▸ What you are asked to do: All of the entries below are to be copied word for word.
***
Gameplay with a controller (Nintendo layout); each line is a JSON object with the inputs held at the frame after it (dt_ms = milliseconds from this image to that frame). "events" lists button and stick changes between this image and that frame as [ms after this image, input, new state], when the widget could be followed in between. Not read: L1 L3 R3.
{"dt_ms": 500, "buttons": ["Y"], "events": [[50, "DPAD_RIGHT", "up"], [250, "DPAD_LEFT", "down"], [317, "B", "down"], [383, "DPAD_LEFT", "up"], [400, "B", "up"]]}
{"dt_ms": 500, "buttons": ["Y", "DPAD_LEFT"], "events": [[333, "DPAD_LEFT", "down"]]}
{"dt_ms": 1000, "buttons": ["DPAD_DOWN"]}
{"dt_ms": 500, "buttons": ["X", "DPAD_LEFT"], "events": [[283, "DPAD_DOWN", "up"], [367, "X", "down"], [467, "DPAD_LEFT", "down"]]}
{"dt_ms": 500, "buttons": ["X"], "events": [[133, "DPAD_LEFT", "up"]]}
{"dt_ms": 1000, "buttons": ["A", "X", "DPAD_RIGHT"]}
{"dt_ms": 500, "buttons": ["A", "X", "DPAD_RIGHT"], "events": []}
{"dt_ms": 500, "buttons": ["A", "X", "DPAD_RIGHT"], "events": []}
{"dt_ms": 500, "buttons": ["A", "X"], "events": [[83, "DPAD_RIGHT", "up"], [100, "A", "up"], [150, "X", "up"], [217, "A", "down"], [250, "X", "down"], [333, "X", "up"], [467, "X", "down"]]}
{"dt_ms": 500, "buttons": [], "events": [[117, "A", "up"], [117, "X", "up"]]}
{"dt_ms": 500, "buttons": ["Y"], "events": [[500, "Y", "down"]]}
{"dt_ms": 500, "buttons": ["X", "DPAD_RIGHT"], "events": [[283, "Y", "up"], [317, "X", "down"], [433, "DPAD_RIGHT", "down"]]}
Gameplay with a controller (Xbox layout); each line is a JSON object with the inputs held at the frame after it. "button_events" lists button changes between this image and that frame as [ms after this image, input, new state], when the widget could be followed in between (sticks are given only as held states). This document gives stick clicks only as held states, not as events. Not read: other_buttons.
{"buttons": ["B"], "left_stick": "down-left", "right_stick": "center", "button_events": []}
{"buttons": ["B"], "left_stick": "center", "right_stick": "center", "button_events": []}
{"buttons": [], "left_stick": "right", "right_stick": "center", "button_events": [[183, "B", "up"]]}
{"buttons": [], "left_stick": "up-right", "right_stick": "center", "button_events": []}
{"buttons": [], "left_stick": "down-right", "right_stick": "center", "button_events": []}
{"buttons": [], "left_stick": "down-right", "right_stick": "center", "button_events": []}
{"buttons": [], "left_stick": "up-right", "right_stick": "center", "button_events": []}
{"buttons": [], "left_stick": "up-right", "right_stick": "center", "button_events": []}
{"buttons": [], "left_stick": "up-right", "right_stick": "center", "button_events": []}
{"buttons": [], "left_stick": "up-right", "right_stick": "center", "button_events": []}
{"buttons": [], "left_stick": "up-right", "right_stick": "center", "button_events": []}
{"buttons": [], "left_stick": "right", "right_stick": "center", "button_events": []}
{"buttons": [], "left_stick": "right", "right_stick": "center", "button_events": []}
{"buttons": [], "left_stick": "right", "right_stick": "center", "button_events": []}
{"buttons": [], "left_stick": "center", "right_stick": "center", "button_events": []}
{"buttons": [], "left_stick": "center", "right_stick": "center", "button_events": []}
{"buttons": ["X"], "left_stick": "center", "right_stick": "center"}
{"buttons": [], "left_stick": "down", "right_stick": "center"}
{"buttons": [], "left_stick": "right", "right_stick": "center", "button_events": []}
***
▸ Solution:
Gameplay with a controller (Nintendo layout); each line is a JSON object with the inputs held at the frame after it (dt_ms = milliseconds from this image to that frame). "events" lists button and stick changes between this image and that frame as [ms after this image, input, new state], when the widget could be followed in between. Not read: L1 L3 R3.
{"dt_ms": 500, "buttons": ["Y"], "events": [[50, "DPAD_RIGHT", "up"], [250, "DPAD_LEFT", "down"], [317, "B", "down"], [383, "DPAD_LEFT", "up"], [400, "B", "up"]]}
{"dt_ms": 500, "buttons": ["Y", "DPAD_LEFT"], "events": [[333, "DPAD_LEFT", "down"]]}
{"dt_ms": 1000, "buttons": ["DPAD_DOWN"]}
{"dt_ms": 500, "buttons": ["X", "DPAD_LEFT"], "events": [[283, "DPAD_DOWN", "up"], [367, "X", "down"], [467, "DPAD_LEFT", "down"]]}
{"dt_ms": 500, "buttons": ["X"], "events": [[133, "DPAD_LEFT", "up"]]}
{"dt_ms": 1000, "buttons": ["A", "X", "DPAD_RIGHT"]}
{"dt_ms": 500, "buttons": ["A", "X", "DPAD_RIGHT"], "events": []}
{"dt_ms": 500, "buttons": ["A", "X", "DPAD_RIGHT"], "events": []}
{"dt_ms": 500, "buttons": ["A", "X"], "events": [[83, "DPAD_RIGHT", "up"], [100, "A", "up"], [150, "X", "up"], [217, "A", "down"], [250, "X", "down"], [333, "X", "up"], [467, "X", "down"]]}
{"dt_ms": 500, "buttons": [], "events": [[117, "A", "up"], [117, "X", "up"]]}
{"dt_ms": 500, "buttons": ["Y"], "events": [[500, "Y", "down"]]}
{"dt_ms": 500, "buttons": ["X", "DPAD_RIGHT"], "events": [[283, "Y", "up"], [317, "X", "down"], [433, "DPAD_RIGHT", "down"]]}
Gameplay with a controller (Xbox layout); each line is a JSON object with the inputs held at the frame after it. "button_events" lists button changes between this image and that frame as [ms after this image, input, new state], when the widget could be followed in between (sticks are given only as held states). This document gives stick clicks only as held states, not as events. Not read: other_buttons.
{"buttons": ["B"], "left_stick": "down-left", "right_stick": "center", "button_events": []}
{"buttons": ["B"], "left_stick": "center", "right_stick": "center", "button_events": []}
{"buttons": [], "left_stick": "right", "right_stick": "center", "button_events": [[183, "B", "up"]]}
{"buttons": [], "left_stick": "up-right", "right_stick": "center", "button_events": []}
{"buttons": [], "left_stick": "down-right", "right_stick": "center", "button_events": []}
{"buttons": [], "left_stick": "down-right", "right_stick": "center", "button_events": []}
{"buttons": [], "left_stick": "up-right", "right_stick": "center", "button_events": []}
{"buttons": [], "left_stick": "up-right", "right_stick": "center", "button_events": []}
{"buttons": [], "left_stick": "up-right", "right_stick": "center", "button_events": []}
{"buttons": [], "left_stick": "up-right", "right_stick": "center", "button_events": []}
{"buttons": [], "left_stick": "up-right", "right_stick": "center", "button_events": []}
{"buttons": [], "left_stick": "right", "right_stick": "center", "button_events": []}
{"buttons": [], "left_stick": "right", "right_stick": "center", "button_events": []}
{"buttons": [], "left_stick": "right", "right_stick": "center", "button_events": []}
{"buttons": [], "left_stick": "center", "right_stick": "center", "button_events": []}
{"buttons": [], "left_stick": "center", "right_stick": "center", "button_events": []}
{"buttons": ["X"], "left_stick": "center", "right_stick": "center"}
{"buttons": [], "left_stick": "down", "right_stick": "center"}
{"buttons": [], "left_stick": "right", "right_stick": "center", "button_events": []}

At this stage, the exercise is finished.